There is no definite information about the year of the city's founding by the Spanish. Tradition holds that the colonial city was founded on 25 November 1541, by Pedro Cansino and his wife Josefina de Bilbao.

==Geography==
===Climate===

Climate data for Moquegua, elevation 1,420 m (4,660 ft), (1991–2020)
| Month | Jan | Feb | Mar | Apr | May | Jun | Jul | Aug | Sep | Oct | Nov | Dec | Year |
| Mean daily maximum °C (°F) | 27.0 (80.6) | 27.1 (80.8) | 27.4 (81.3) | 26.8 (80.2) | 26.7 (80.1) | 26.4 (79.5) | 26.5 (79.7) | 27.1 (80.8) | 27.3 (81.1) | 27.4 (81.3) | 27.3 (81.1) | 27.2 (81.0) | 27.0 (80.6) |
| Mean daily minimum °C (°F) | 13.2 (55.8) | 13.7 (56.7) | 13.3 (55.9) | 11.8 (53.2) | 10.4 (50.7) | 9.6 (49.3) | 9.5 (49.1) | 9.9 (49.8) | 10.3 (50.5) | 10.7 (51.3) | 11.1 (52.0) | 12.2 (54.0) | 11.3 (52.4) |
| Average precipitation mm (inches) | 6.3 (0.25) | 6.9 (0.27) | 2.8 (0.11) | 0.2 (0.01) | 0.0 (0.0) | 0.0 (0.0) | 0.1 (0.00) | 0.0 (0.0) | 0.0 (0.0) | 0.0 (0.0) | 0.0 (0.0) | 0.9 (0.04) | 17.2 (0.68) |
Source: National Meteorology and Hydrology Service of Peru

==Tourism==
This city is located in the mountains of the region of the same name. It has many gardens and other tourist attractions, which make it a popular destination in Peru.

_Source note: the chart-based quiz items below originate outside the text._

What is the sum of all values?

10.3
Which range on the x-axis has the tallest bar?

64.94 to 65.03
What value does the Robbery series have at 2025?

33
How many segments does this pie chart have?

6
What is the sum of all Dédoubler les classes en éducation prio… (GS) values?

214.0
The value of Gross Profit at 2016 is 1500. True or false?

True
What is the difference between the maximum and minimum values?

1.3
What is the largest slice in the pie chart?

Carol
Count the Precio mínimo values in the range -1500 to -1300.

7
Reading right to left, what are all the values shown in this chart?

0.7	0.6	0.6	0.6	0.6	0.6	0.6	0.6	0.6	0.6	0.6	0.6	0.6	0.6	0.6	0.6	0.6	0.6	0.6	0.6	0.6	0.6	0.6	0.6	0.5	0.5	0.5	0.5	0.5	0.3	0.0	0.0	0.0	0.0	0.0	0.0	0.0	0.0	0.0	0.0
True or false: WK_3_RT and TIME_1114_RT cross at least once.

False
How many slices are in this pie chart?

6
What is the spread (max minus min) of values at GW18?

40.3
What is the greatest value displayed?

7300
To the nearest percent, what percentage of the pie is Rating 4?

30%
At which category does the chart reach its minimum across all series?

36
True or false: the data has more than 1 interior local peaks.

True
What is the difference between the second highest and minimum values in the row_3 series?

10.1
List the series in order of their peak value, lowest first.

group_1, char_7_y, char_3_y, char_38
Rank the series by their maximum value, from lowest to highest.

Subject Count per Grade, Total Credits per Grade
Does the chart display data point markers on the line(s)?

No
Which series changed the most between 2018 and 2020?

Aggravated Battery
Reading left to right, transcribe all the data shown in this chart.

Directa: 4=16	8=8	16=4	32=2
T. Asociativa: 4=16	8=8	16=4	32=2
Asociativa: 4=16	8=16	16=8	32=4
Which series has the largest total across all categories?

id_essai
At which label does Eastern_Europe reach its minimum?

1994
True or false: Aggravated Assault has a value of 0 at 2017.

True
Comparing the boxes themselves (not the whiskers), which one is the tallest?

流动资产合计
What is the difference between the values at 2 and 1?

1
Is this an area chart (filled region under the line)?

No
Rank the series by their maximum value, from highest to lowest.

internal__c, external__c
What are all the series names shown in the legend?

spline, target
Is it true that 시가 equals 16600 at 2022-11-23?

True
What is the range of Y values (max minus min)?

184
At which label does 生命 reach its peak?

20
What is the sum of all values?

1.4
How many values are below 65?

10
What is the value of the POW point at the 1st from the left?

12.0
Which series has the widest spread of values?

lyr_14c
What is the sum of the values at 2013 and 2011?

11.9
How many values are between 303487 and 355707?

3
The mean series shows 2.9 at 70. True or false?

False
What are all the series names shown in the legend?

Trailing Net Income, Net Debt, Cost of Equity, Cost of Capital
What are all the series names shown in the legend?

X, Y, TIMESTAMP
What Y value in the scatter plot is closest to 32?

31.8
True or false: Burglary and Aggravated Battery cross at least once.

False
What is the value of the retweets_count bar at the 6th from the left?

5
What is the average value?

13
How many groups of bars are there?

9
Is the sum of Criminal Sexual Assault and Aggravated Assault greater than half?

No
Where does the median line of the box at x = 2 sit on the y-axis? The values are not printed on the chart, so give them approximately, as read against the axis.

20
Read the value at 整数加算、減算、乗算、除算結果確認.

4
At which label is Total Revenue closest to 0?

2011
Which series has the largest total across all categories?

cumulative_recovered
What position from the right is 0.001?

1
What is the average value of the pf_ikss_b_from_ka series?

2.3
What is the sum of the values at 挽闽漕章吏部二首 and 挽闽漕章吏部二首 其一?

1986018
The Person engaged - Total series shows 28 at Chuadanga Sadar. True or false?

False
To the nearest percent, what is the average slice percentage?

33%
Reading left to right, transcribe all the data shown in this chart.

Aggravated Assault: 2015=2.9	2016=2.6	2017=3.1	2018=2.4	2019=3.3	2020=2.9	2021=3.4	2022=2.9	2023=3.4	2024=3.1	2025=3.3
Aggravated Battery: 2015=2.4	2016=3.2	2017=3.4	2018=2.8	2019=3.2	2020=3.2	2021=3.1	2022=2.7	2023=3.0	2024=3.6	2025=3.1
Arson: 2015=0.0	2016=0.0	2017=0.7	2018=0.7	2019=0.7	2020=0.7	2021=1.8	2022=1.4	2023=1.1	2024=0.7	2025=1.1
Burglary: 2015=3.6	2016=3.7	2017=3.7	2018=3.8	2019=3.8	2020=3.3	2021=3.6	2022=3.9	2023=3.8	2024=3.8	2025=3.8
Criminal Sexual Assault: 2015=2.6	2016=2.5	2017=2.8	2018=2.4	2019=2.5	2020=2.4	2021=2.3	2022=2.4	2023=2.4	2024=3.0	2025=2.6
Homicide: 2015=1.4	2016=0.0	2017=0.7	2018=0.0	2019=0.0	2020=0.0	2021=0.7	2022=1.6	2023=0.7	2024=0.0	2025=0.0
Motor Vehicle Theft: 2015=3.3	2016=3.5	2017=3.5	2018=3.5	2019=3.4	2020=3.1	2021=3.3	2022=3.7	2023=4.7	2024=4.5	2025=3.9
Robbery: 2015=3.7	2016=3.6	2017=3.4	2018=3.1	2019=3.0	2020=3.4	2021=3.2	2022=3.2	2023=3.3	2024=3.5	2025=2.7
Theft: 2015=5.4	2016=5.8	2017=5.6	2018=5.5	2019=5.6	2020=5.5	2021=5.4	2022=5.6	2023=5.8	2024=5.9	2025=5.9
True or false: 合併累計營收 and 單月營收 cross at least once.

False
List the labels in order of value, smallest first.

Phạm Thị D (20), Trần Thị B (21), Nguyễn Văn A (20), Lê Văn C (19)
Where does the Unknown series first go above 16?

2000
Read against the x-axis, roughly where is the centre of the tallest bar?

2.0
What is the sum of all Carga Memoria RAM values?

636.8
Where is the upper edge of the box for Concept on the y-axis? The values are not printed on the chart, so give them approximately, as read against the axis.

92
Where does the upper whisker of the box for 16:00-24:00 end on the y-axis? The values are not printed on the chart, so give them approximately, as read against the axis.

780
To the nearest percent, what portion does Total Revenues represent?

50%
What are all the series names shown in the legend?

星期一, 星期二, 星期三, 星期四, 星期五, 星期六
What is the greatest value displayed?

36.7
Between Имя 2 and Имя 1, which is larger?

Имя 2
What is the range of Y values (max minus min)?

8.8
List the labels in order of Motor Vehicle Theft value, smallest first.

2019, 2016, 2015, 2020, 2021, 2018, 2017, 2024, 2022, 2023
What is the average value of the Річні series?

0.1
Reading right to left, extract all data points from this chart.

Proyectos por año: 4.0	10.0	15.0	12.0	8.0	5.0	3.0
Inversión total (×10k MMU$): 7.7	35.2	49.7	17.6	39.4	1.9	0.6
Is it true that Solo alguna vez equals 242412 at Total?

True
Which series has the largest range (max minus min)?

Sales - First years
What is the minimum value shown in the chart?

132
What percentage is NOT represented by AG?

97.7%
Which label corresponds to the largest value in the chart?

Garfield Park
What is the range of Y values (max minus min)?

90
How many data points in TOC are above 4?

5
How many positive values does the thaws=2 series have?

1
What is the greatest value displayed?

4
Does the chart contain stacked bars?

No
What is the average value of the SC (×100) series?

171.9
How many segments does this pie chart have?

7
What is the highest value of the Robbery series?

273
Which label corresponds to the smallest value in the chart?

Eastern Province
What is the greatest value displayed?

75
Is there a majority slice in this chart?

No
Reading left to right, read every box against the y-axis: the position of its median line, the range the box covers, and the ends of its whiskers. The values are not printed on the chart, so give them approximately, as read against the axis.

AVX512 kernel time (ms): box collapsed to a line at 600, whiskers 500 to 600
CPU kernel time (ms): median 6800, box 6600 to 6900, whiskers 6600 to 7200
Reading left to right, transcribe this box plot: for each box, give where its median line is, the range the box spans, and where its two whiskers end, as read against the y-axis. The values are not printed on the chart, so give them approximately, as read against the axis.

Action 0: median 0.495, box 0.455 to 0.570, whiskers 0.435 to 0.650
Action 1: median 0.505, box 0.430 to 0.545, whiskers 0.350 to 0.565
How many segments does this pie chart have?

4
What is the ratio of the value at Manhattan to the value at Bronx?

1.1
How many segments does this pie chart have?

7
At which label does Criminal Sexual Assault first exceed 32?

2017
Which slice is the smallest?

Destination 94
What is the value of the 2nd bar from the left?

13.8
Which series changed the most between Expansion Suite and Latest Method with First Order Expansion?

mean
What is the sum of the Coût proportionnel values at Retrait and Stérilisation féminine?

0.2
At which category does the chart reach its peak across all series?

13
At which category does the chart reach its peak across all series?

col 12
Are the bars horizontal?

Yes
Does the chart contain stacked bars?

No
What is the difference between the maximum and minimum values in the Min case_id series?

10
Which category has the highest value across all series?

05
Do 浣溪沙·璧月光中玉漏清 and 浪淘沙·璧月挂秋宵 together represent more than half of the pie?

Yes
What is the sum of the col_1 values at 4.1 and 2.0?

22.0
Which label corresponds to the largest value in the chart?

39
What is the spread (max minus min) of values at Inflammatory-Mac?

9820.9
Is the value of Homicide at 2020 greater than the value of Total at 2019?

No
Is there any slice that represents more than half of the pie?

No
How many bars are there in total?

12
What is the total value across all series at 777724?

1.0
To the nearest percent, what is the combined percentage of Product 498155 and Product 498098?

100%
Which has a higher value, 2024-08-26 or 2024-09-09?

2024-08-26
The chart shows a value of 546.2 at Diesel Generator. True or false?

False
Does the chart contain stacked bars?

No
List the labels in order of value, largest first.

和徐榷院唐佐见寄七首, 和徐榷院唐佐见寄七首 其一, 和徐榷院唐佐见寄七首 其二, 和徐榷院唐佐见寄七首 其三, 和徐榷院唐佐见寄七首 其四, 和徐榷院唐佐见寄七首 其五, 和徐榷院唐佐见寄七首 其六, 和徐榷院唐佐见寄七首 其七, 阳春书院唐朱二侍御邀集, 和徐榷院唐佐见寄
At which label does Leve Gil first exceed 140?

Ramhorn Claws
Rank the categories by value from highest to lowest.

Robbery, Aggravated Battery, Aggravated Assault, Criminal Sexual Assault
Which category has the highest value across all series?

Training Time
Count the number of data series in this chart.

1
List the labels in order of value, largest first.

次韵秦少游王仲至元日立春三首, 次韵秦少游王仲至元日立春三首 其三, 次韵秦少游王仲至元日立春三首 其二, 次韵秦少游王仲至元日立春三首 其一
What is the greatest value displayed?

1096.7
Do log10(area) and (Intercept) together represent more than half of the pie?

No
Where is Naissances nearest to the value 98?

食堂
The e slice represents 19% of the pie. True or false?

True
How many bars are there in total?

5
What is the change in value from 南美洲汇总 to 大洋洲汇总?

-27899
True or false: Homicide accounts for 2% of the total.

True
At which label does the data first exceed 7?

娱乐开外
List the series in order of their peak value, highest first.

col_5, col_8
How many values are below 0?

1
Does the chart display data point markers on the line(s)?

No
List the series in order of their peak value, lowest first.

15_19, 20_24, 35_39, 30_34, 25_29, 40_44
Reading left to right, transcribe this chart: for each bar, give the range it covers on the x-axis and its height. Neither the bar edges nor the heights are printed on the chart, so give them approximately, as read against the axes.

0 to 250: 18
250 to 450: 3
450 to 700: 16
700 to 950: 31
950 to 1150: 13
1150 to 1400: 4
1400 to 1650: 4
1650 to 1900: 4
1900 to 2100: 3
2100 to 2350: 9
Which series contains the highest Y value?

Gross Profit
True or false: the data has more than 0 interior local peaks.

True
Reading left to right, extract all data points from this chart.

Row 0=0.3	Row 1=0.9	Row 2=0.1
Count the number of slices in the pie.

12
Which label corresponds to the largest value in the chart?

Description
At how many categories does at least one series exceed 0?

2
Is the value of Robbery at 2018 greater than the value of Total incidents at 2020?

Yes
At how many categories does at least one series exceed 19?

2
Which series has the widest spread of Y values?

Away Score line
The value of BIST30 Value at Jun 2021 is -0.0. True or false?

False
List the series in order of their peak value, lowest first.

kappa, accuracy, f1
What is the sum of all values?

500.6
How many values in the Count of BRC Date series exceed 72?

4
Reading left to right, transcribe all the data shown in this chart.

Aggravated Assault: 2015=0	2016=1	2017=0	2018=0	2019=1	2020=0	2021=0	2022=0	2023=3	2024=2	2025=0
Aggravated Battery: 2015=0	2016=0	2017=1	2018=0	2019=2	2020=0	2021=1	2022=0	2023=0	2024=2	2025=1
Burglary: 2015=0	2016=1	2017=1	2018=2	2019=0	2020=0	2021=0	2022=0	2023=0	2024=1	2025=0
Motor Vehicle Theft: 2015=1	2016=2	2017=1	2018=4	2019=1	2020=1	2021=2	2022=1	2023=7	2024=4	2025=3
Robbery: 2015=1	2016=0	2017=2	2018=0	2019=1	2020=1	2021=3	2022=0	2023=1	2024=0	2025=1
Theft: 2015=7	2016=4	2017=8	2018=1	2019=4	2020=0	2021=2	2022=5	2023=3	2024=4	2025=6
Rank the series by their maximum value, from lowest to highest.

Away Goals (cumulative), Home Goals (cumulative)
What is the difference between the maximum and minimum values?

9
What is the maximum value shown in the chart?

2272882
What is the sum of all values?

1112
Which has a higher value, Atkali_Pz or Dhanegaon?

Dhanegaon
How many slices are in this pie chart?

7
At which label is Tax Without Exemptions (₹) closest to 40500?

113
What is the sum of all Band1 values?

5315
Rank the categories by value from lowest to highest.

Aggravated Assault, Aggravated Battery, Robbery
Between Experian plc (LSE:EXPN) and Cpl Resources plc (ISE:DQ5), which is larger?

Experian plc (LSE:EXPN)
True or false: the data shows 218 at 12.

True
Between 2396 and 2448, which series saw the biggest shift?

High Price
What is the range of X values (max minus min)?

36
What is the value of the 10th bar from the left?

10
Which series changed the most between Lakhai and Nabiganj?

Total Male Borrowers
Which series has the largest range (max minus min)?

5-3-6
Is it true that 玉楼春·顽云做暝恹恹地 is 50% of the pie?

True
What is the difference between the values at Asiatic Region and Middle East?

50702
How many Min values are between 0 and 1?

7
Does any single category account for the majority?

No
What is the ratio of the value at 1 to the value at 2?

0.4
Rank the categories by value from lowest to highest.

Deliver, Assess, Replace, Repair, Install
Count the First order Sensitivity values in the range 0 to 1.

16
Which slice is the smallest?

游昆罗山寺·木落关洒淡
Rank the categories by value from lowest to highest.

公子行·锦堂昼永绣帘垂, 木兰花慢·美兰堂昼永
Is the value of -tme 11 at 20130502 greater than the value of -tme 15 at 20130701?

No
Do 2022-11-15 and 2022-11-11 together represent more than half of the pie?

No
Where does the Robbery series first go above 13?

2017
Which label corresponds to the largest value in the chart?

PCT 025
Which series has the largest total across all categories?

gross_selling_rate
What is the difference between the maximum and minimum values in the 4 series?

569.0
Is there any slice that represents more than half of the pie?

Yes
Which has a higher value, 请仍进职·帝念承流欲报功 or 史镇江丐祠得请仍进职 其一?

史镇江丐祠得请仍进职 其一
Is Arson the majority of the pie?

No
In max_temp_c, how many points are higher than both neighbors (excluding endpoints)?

The Plaza de Armas, is the Main Square and center of the city. It was designed in the 19th century by the French architect, Gustave Eiffel, who designed the Eiffel Tower in Paris. In this main square the Jose Carlos Mariategui Museum and the Contisuyo Museum, are located.

The Casa del Regidor Perpetuo de la Ciudad, is a house built in the 18th century. It has a front of carved stone. Operated as a house museum, it is furnished with high quality antiques.

The district of Torata, located 24 km away from the city, has traditional houses with mojinete roofs. The parish church has beautiful wood carvings.

The Pan-American Highway passes through the city.

==Economy==
Moquegua's economy is largely based on mining. Resources include copper, silver, gold and molybdenum. Cuajone and part of Toquepala Mine are located in the Mcal. Nieto Province. A copper smelter and refinery to treat copper concentrates from those mines is located in Ilo province.